**GOAL OF THE EXERCISE**
Gather every line of the listing that contains the string "Nantua", and copy each one out.

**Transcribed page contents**
———

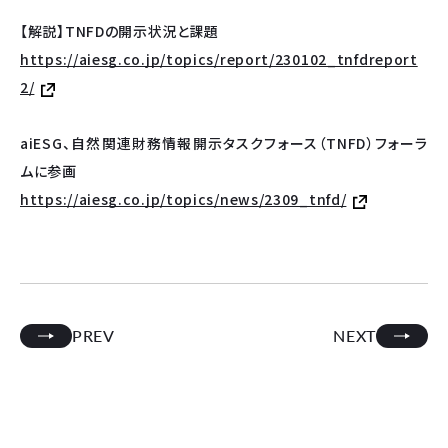
【解説】TNFDの開示状況と課題
https://aiesg.co.jp/topics/report/230102_tnfdreport
2/
aiESG、自然関連財務情報開示タスクフォース（TNFD）フォーラ
ムに参画
https://aiesg.co.jp/topics/news/2309_tnfd/
PREV
NEXT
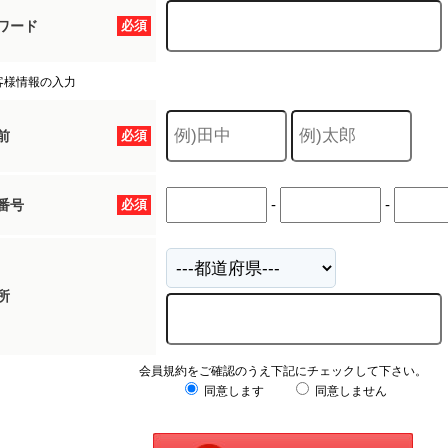
ワード
必須
客様情報の入力
前
必須
-
-
番号
必須
所
会員規約をご確認のうえ下記にチェックして下さい。
同意します
同意しません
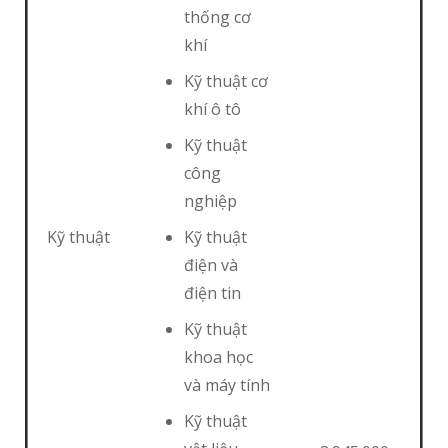
thống cơ
khí
Kỹ thuật cơ
khí ô tô
Kỹ thuật
công
nghiệp
Kỹ thuật
Kỹ thuật
điện và
điện tin
Kỹ thuật
khoa học
và máy tính
Kỹ thuật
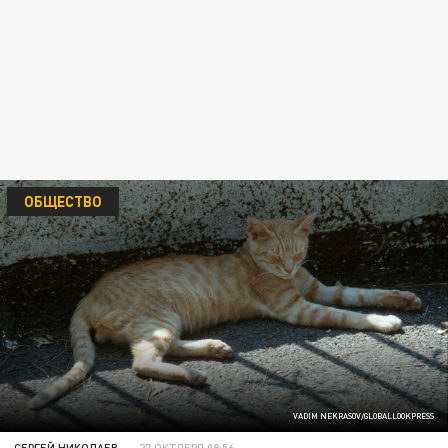
ОБЩЕСТВО
VADIM NEKRASOV/GLOBALLOOKPRESS
СЕРГЕЙ НИКОЛАЕВ
27 ОКТЯБРЯ 09:56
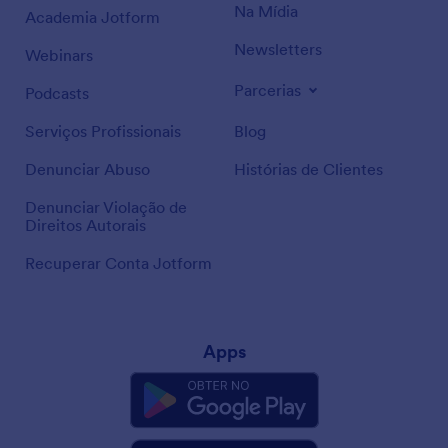
Na Mídia
Academia Jotform
Newsletters
Webinars
Parcerias
Podcasts
Serviços Profissionais
Blog
Denunciar Abuso
Histórias de Clientes
Denunciar Violação de
Direitos Autorais
Recuperar Conta Jotform
Apps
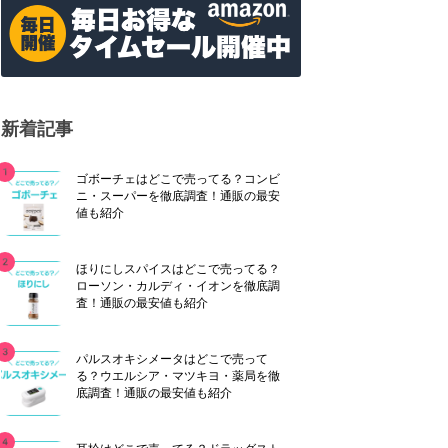
新着記事
ゴボーチェはどこで売ってる？コンビ
ニ・スーパーを徹底調査！通販の最安
値も紹介
ほりにしスパイスはどこで売ってる？
ローソン・カルディ・イオンを徹底調
査！通販の最安値も紹介
パルスオキシメータはどこで売って
る？ウエルシア・マツキヨ・薬局を徹
底調査！通販の最安値も紹介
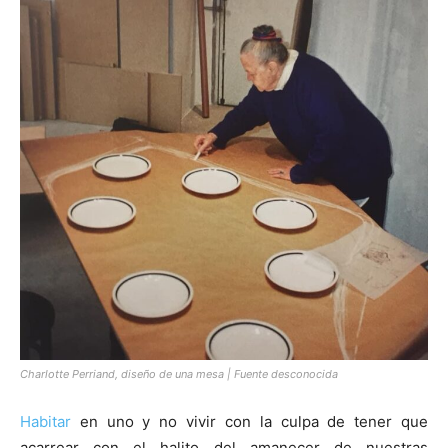
[:]
Charlotte Perriand, diseño de una mesa | Fuente desconocida
Habitar
en uno y no vivir con la culpa de tener que
acarrear con el halito del amanecer de nuestras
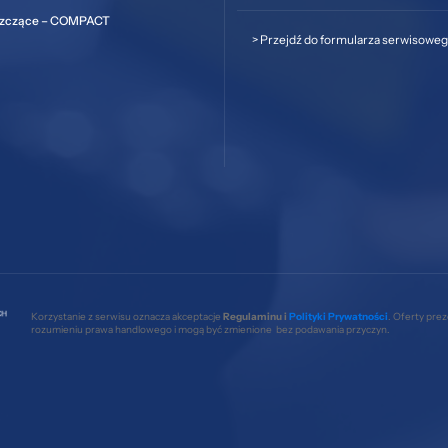
szczące – COMPACT
>
Przejdź do formularza serwisowe
Korzystanie z serwisu oznacza akceptacje
Regulaminu i
Polityki Prywatności
. Oferty pre
rozumieniu prawa handlowego i mogą być zmienione bez podawania przyczyn.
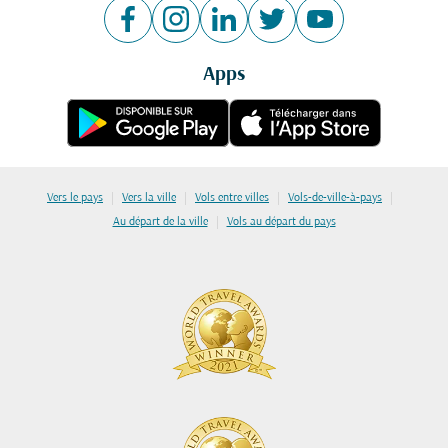
Apps
|
|
|
|
Vers le pays
Vers la ville
Vols entre villes
Vols-de-ville-à-pays
|
Au départ de la ville
Vols au départ du pays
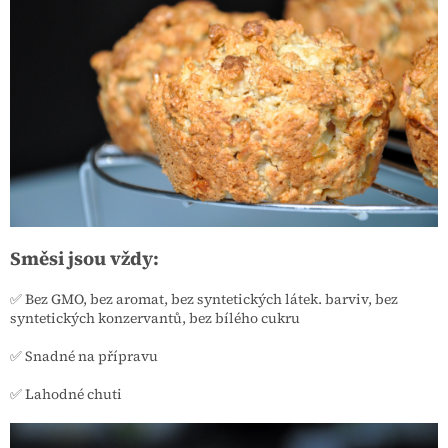
Směsi jsou vždy:
✅ Bez GMO, bez aromat, bez syntetických látek. barviv, bez
syntetických konzervantů, bez bílého cukru
✅ Snadné na přípravu
✅ Lahodné chuti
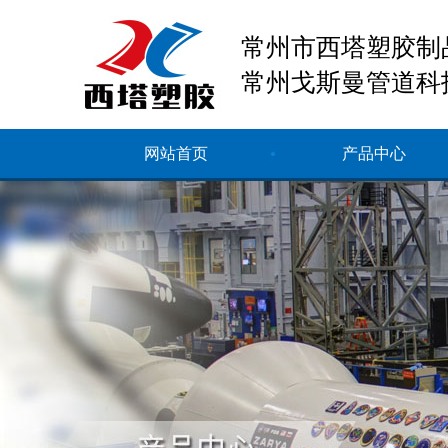
常州市西塔塑胶制
常州戈斯曼管道科
网站首页
产品中心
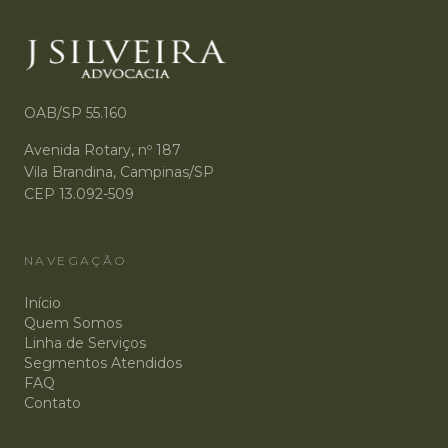
OAB/SP 55.160
Avenida Rotary, nº 187
Vila Brandina, Campinas/SP
CEP 13.092-509
NAVEGAÇÃO
Início
Quem Somos
Linha de Serviços
Segmentos Atendidos
FAQ
Contato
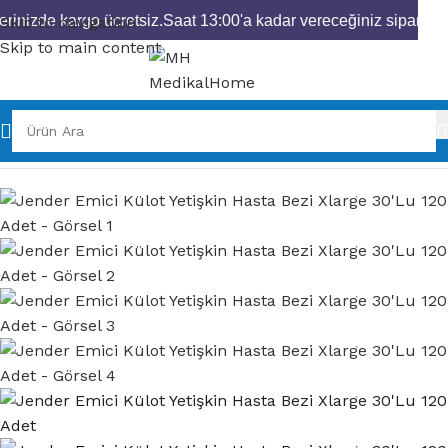
rinizde kargo ücretsiz.
Saat 13:00'a kadar vereceğiniz siparişler
Skip to navigation
Skip to main content
Ana Sayfa
Hasta Bezleri
Emici Külot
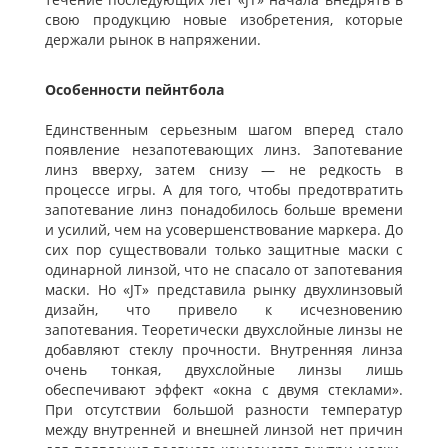
свою продукцию новые изобретения, которые
держали рынок в напряжении.
Особенности пейнтбола
Единственным серьезным шагом вперед стало
появление незапотевающих линз. Запотевание
линз вверху, затем снизу — не редкость в
процессе игры. А для того, чтобы предотвратить
запотевание линз понадобилось больше времени
и усилий, чем на усовершенствование маркера. До
сих пор существовали только защитные маски с
одинарной линзой, что не спасало от запотевания
маски. Но «JT» представила рынку двухлинзовый
дизайн, что привело к исчезновению
запотевания. Теоретически двухслойные линзы не
добавляют стеклу прочности. Внутренняя линза
очень тонкая, двухслойные линзы лишь
обеспечивают эффект «окна с двумя стеклами».
При отсутствии большой разности температур
между внутренней и внешней линзой нет причин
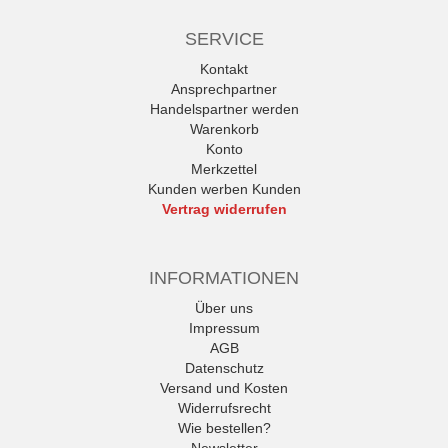
SERVICE
Kontakt
Ansprechpartner
Handelspartner werden
Warenkorb
Konto
Merkzettel
Kunden werben Kunden
Vertrag widerrufen
INFORMATIONEN
Über uns
Impressum
AGB
Datenschutz
Versand und Kosten
Widerrufsrecht
Wie bestellen?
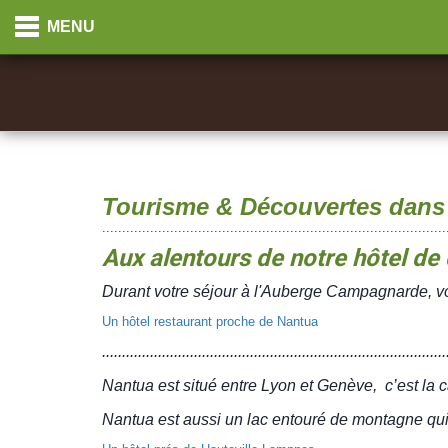
Panneau de gestion des cookies
Cookies management panel
MENU
Tourisme & Découvertes dans 
......................................................................................
Aux alentours de notre hôtel d
Durant votre séjour à l'Auberge Campagnarde, voic
Un hôtel restaurant proche de Nantua
......................................................................................
Nantua est situé entre Lyon et Genève, c’est la c
Nantua est aussi un lac entouré de montagne qui 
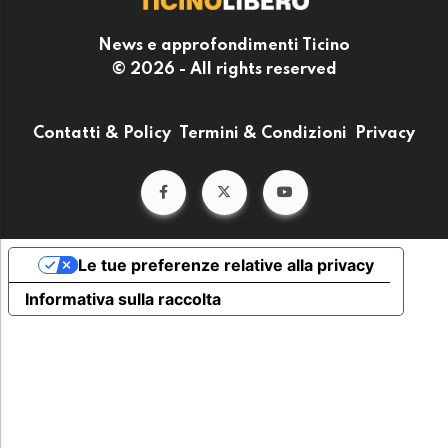
News e approfondimenti Ticino
© 2026 - All rights reserved
Contatti & Policy
Termini & Condizioni
Privacy
Le tue preferenze relative alla privacy
Informativa sulla raccolta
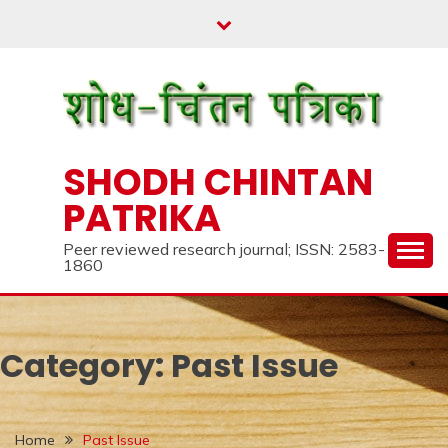
Skip
to
content
SHODH CHINTAN
PATRIKA
Peer reviewed research journal; ISSN: 2583-
1860
Category:
Past Issue
Home
Past Issue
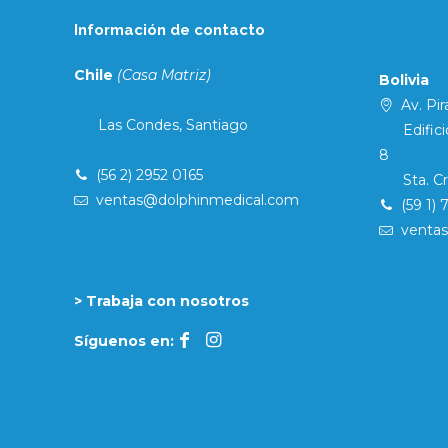
Información de contacto
Chile
(Casa Matriz)
Bolivia
Av. Pira
Las Condes, Santiago
Edificio 
8
(56 2) 2952 0165
Sta. Cruz
ventas@dolphinmedical.com
(59 1) 
venta
> Trabaja con nosotros
Síguenos en:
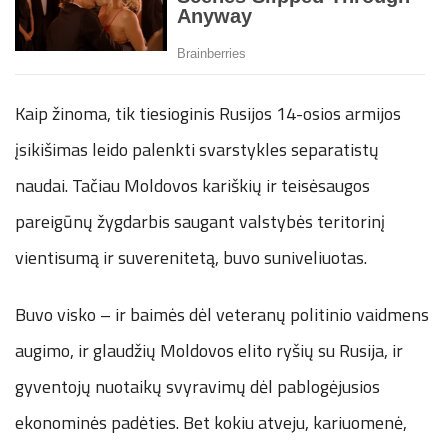
Kaip žinoma, tik tiesioginis Rusijos 14-osios armijos
įsikišimas leido palenkti svarstykles separatistų
naudai. Tačiau Moldovos kariškių ir teisėsaugos
pareigūnų žygdarbis saugant valstybės teritorinį
vientisumą ir suverenitetą, buvo suniveliuotas.
Buvo visko – ir baimės dėl veteranų politinio vaidmens
augimo, ir glaudžių Moldovos elito ryšių su Rusija, ir
gyventojų nuotaikų svyravimų dėl pablogėjusios
ekonominės padėties. Bet kokiu atveju, kariuomenė,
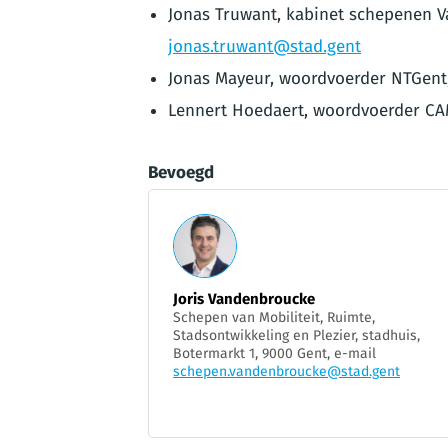
Jonas Truwant, kabinet schepenen V
jonas.truwant@stad.gent
Jonas Mayeur, woordvoerder NTGent,
Lennert Hoedaert, woordvoerder C
Bevoegd
Joris Vandenbroucke
Schepen van Mobiliteit, Ruimte,
Stadsontwikkeling en Plezier, stadhuis,
Botermarkt 1, 9000 Gent, e-mail
schepen.vandenbroucke@stad.gent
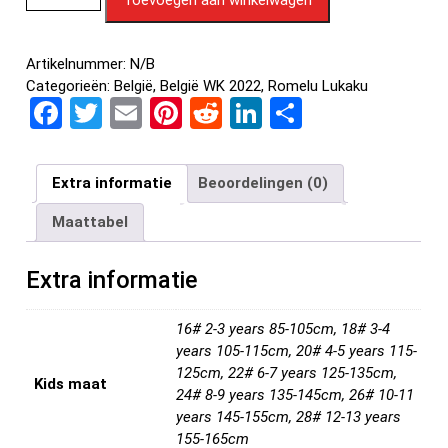
Artikelnummer:
N/B
Categorieën:
België
,
België WK 2022
,
Romelu Lukaku
F
T
E
Pi
R
Li
D
a
wi
m
nt
e
n
el
ce
tt
ail
er
d
ke
e
Extra informatie
Beoordelingen (0)
b
er
es
di
dI
n
Maattabel
o
t
t
n
o
Extra informatie
k
16# 2-3 years 85-105cm, 18# 3-4
years 105-115cm, 20# 4-5 years 115-
125cm, 22# 6-7 years 125-135cm,
Kids maat
24# 8-9 years 135-145cm, 26# 10-11
years 145-155cm, 28# 12-13 years
155-165cm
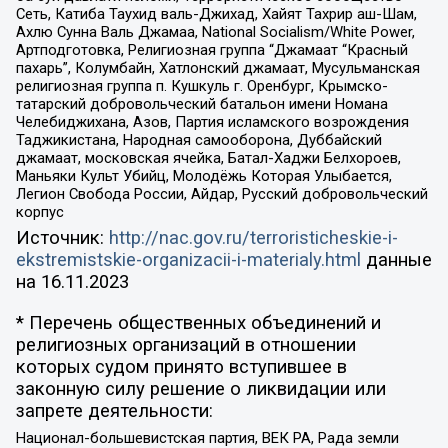
Сеть, Катиба Таухид валь-Джихад, Хайят Тахрир аш-Шам,
Ахлю Сунна Валь Джамаа, National Socialism/White Power,
Артподготовка, Религиозная группа “Джамаат “Красный
пахарь”, Колумбайн, Хатлонский джамаат, Мусульманская
религиозная группа п. Кушкуль г. Оренбург, Крымско-
татарский добровольческий батальон имени Номана
Челебиджихана, Азов, Партия исламского возрождения
Таджикистана, Народная самооборона, Дуббайский
джамаат, московская ячейка, Батал-Хаджи Белхороев,
Маньяки Культ Убийц, Молодёжь Которая Улыбается,
Легион Свобода России, Айдар, Русский добровольческий
корпус
Источник:
http://nac.gov.ru/terroristicheskie-i-
ekstremistskie-organizacii-i-materialy.html
данные
на
16.11.2023
* Перечень общественных объединений и
религиозных организаций в отношении
которых судом принято вступившее в
законную силу решение о ликвидации или
запрете деятельности:
Национал-большевистская партия, ВЕК РА, Рада земли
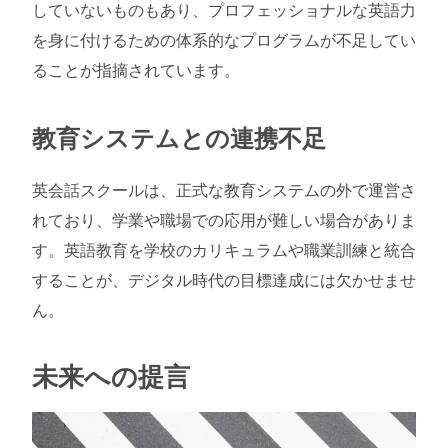
していないものもあり、プロフェッショナルな英語力
を身に付けるための体系的なプログラムが不足してい
ることが指摘されています。
教育システムとの連携不足
英会話スクールは、正式な教育システムの外で運営さ
れており、学業や職場での応用が難しい場合がありま
す。英語教育を学校のカリキュラムや職業訓練と統合
することが、デジタル時代の目標達成には欠かせませ
ん。
未来への提言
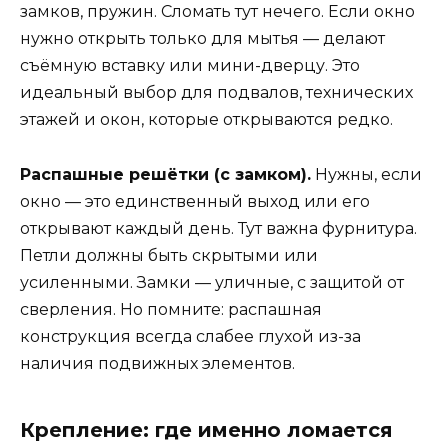
замков, пружин. Сломать тут нечего. Если окно
нужно открыть только для мытья — делают
съёмную вставку или мини-дверцу. Это
идеальный выбор для подвалов, технических
этажей и окон, которые открываются редко.
Распашные решётки (с замком).
Нужны, если
окно — это единственный выход или его
открывают каждый день. Тут важна фурнитура.
Петли должны быть скрытыми или
усиленными. Замки — уличные, с защитой от
сверления. Но помните: распашная
конструкция всегда слабее глухой из-за
наличия подвижных элементов.
Крепление: где именно ломается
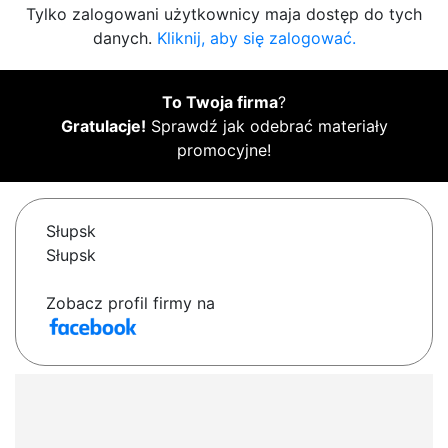
Tylko zalogowani użytkownicy maja dostęp do tych
danych.
Kliknij, aby się zalogować.
To Twoja firma
?
Gratulacje!
Sprawdź jak odebrać materiały
promocyjne!
Słupsk
Słupsk
Zobacz profil firmy na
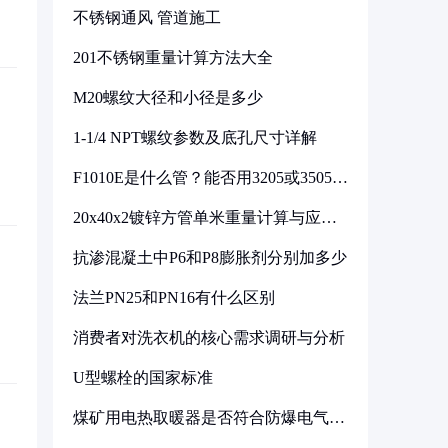
不锈钢通风 管道施工
201不锈钢重量计算方法大全
M20螺纹大径和小径是多少
1-1/4 NPT螺纹参数及底孔尺寸详解
F1010E是什么管？能否用3205或3505代
换
20x40x2镀锌方管单米重量计算与应用
分析
抗渗混凝土中P6和P8膨胀剂分别加多少
法兰PN25和PN16有什么区别
消费者对洗衣机的核心需求调研与分析
U型螺栓的国家标准
煤矿用电热取暖器是否符合防爆电气设
备标准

———

**WRITTEN SOLUTION**
Un hôtel restaurant proche de Nantua
Nantua est situé entre Lyon et Genève, c’est la c
Nantua est aussi un lac entouré de montagne qui 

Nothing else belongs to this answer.